# Software for downloading movies from camcorder



## vlad

Please help me ! I cannot obtain a quality movie when I download from my camcorder, Canon MV 700i. Do I need a special software. The manufacturer says no. I use VirtualDub for making the movies and WindowsMovieMaker for downloading. The problem is that the image doesn't keep it's quality as I can see it directly from my camcorder on TV screen. Why ?  Thank you very much !


----------



## Lorand

It's connected thru Firewire or USB cable?


----------



## kojo97

i used pinnacle software ... go buy it at the store (don't download), because you need to ask them what in the package (any wire like a/v, usb or firewire) if not you have to buy it seperate.

i hope this help


----------



## vlad

fire wire


----------



## vlad

I tried pinnacle but it doesn't work. I use VirtualDub now.
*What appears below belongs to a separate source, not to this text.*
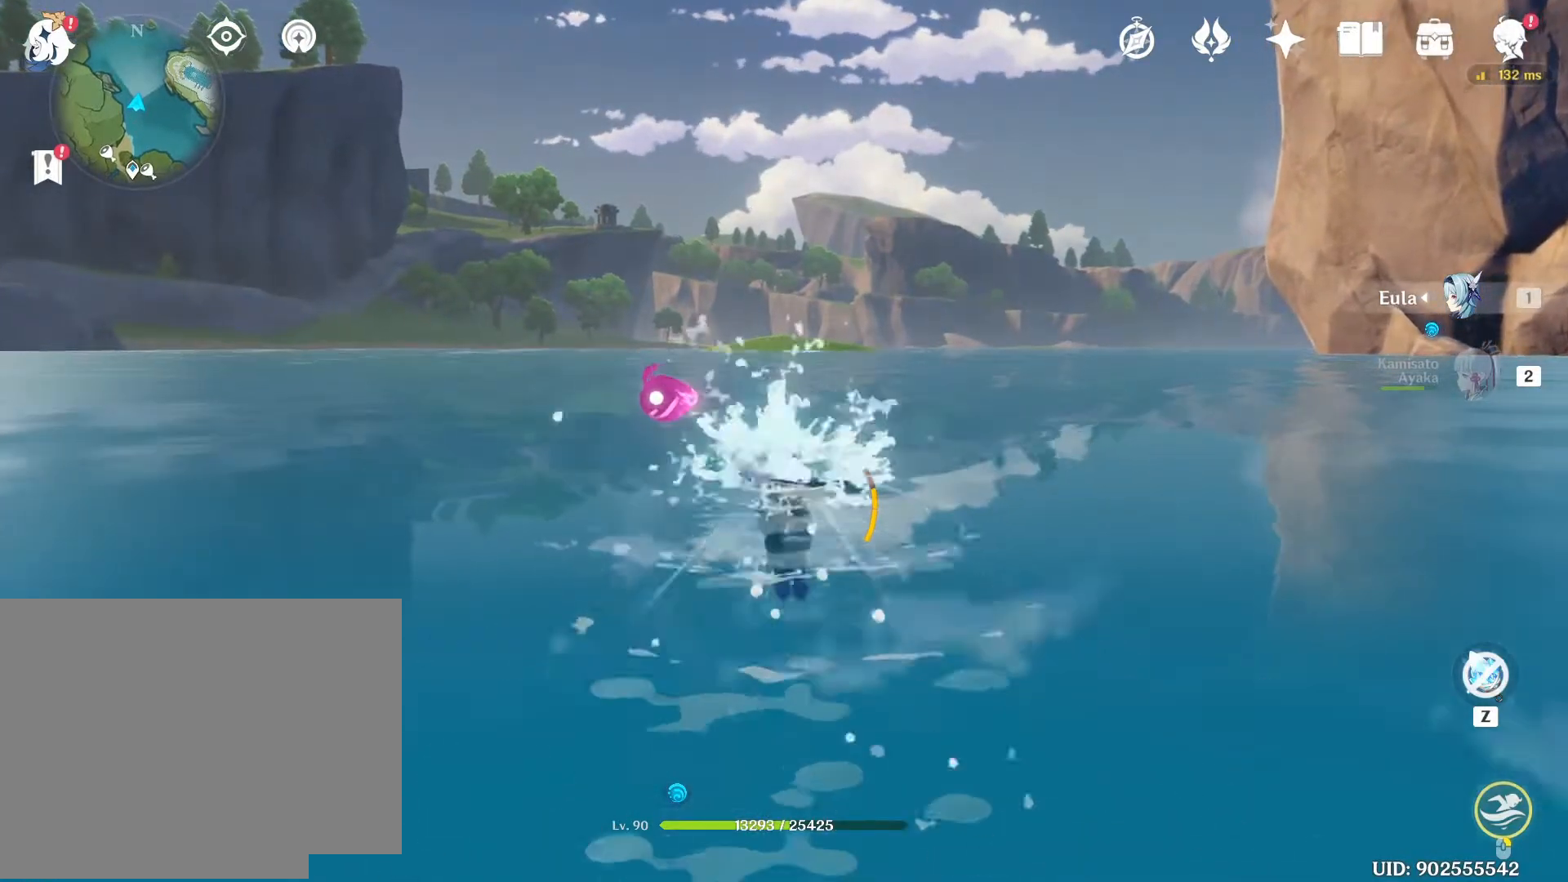
{"keys": ["w"], "mouse": ["right"], "events": [[383, "w", "down"]]}
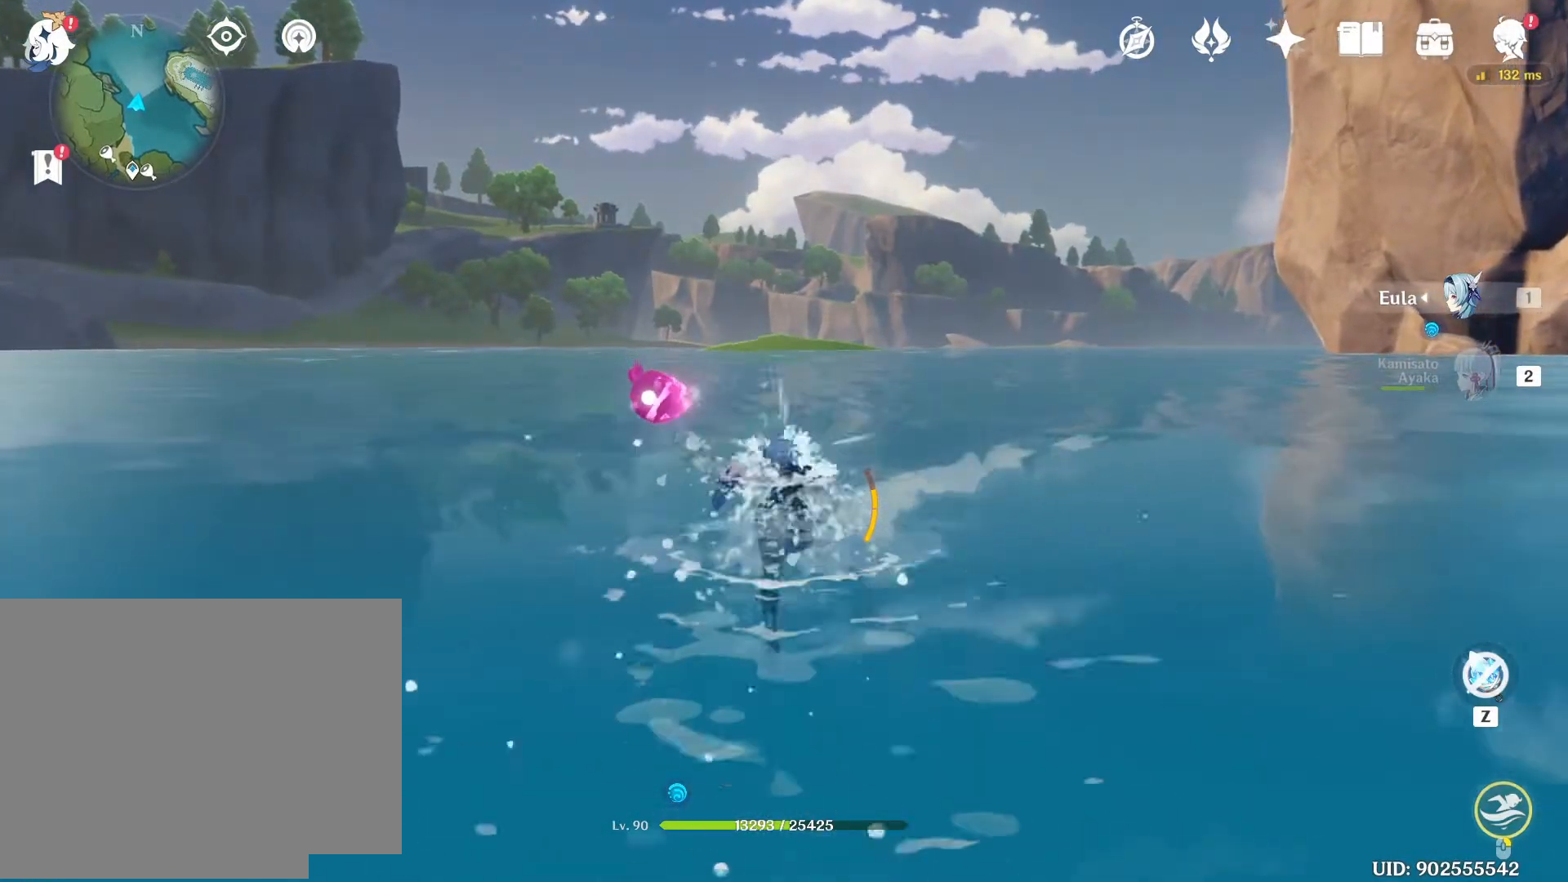
{"keys": [], "mouse": ["right"], "events": [[17, "w", "up"]]}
No difference regarding the movie quality.


----------



## shahrukh

pls i can't open a camera in computer softw casio qv-100 this camera driver problem
tell me this driver free download


----------



## Kevin O'Connor

Try not to get frustrated but capturing, editing, rendering and finally out putting a completed project in a usable format on a PC is hard work. It is NOT straight forward and I hate to say that this is were Apple computers perform the best. 
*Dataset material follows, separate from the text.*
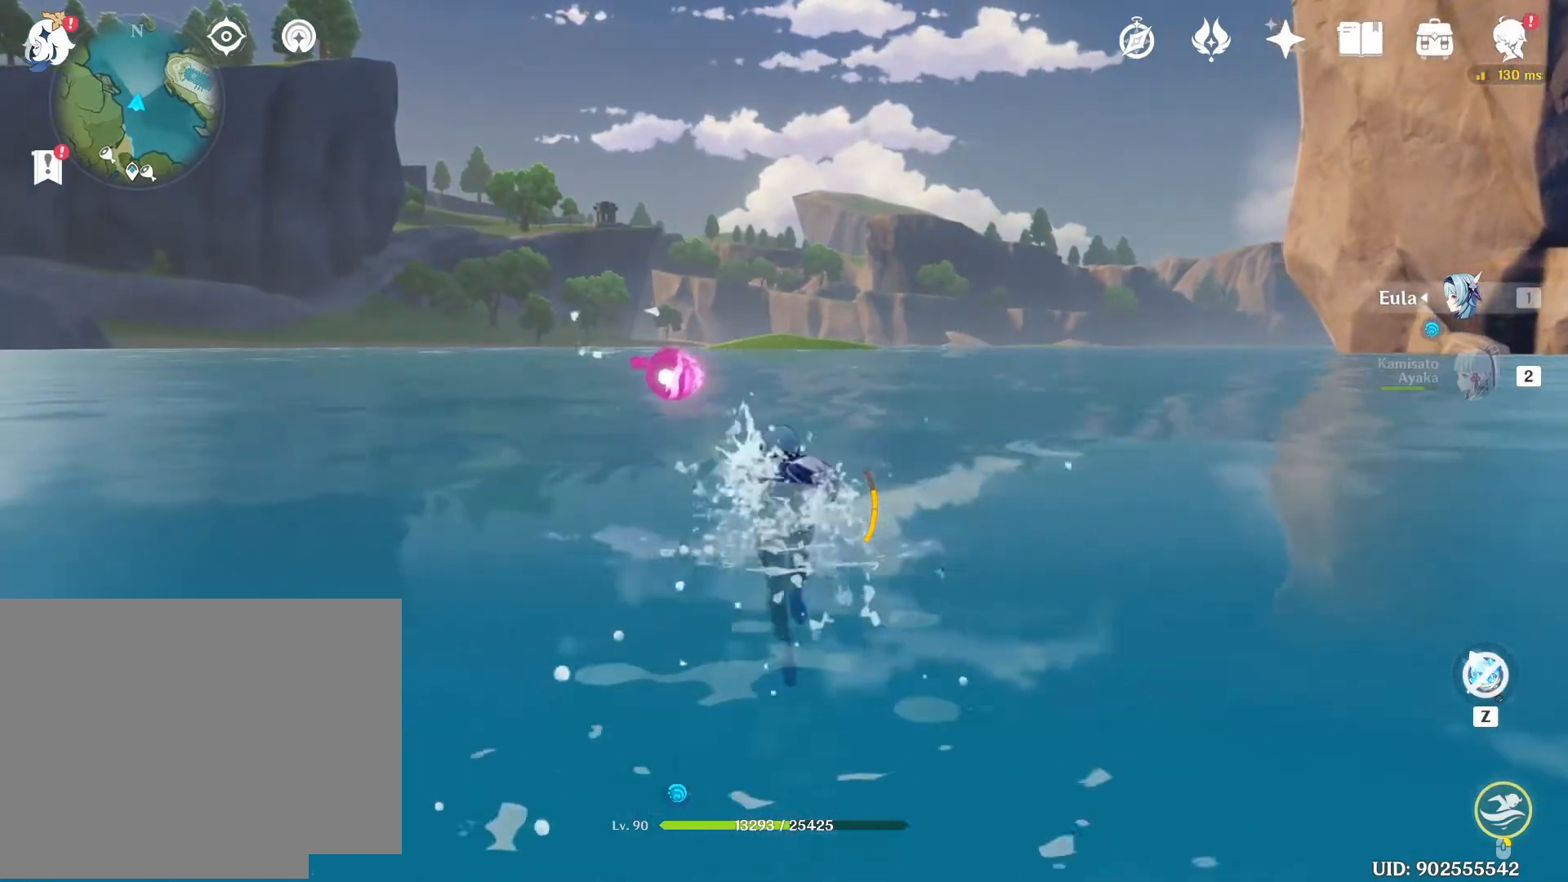
{"keys": [], "mouse": ["right"], "events": [[33, "w", "down"], [167, "w", "up"]]}
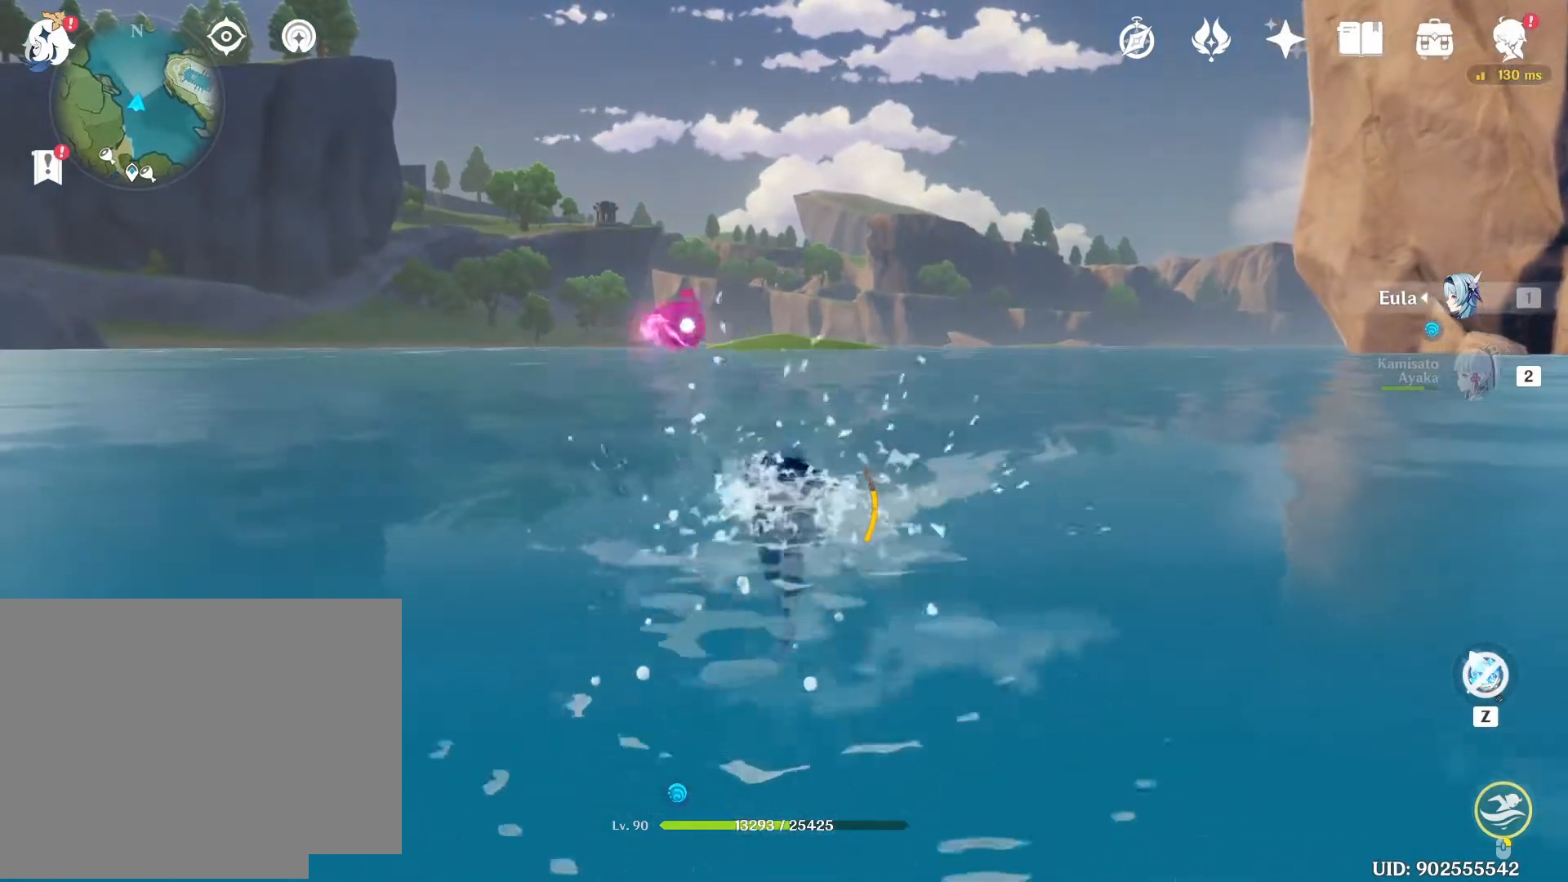
{"keys": [], "mouse": ["right"], "events": [[133, "w", "down"], [283, "w", "up"]]}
I have had the same problem you are having many times and unfortunately I have not yet produced acceptable results either.  Here is what I have learned so far;

- The Quality of your final out put is never better then your source. It can come very close but the better your source video footage the better the final out put will be. Don't expect anything nice from video tape formats less then DV only.
- Don't expect broadcast quality from free video editing systems (MS Movie Maker) or from single CCD DV camcorders.
- Your computer system will have a big effect on final quality and the over all process. The faster the better because slow HDD, small memory and to some degree old OS will hinder the process.
- System compatibility with video capture devisees are stumbling blocks.  Getting a good video capture card (Fire wire or USB2) is important. Don't use SVIDEO or RCA jacks to record from the source. You get poor quality and will not get all the codec data needed.
- Disable ALL other running programs especially anti-virus programs. Turn off your screen saver and anything that writes to the HDD in the back ground that you may not know of. You don't want any interruptions during the capture process or in any other video editing process for that matter. 
- The video rendering process has the greatest effect on final quality. The better the rendering codec is the better the quality. You don't get something for nothing.  Only render once because every time your project goes thru the rendering process it degrades quality a little bit.
- Video Formats, I don't know were to start here.  If you overcome all the issues above this will be the most problematic issue to deal with. You need to know exactly what you want to do with the final video out put before you start. You need select the correct format to capture the source video in.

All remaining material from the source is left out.